Problem to solve: The result should be every line of the listing that holds the word "kullanıcılar".

Provided data:
>>>
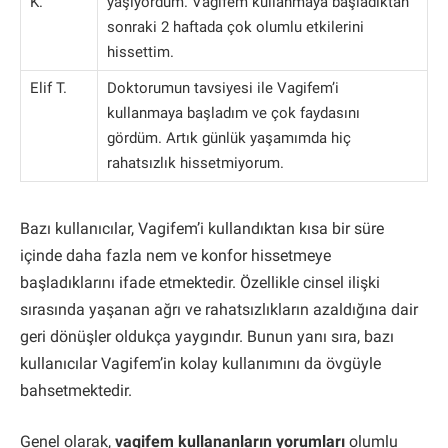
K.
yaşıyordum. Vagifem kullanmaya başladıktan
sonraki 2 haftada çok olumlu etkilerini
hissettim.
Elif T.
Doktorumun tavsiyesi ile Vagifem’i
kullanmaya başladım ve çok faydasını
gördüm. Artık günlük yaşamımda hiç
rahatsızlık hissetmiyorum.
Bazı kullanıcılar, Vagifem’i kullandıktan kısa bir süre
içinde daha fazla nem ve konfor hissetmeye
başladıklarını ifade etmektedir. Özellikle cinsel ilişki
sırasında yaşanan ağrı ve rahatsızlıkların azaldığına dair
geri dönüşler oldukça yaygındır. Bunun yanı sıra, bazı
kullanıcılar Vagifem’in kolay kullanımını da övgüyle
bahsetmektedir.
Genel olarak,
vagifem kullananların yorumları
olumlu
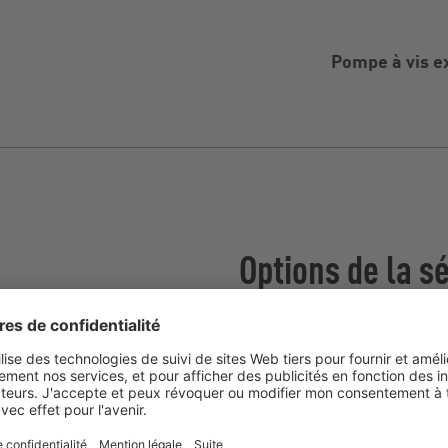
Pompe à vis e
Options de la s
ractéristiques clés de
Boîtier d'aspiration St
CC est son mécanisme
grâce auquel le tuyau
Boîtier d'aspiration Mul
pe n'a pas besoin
<<<
>>>
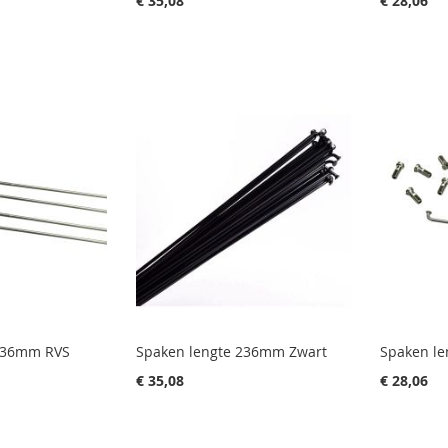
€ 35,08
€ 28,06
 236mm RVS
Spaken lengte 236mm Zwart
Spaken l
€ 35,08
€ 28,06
<<<
Exercise result:
Bazı kullanıcılar, Vagifem’i kullandıktan kısa bir süre
kullanıcılar Vagifem’in kolay kullanımını da övgüyle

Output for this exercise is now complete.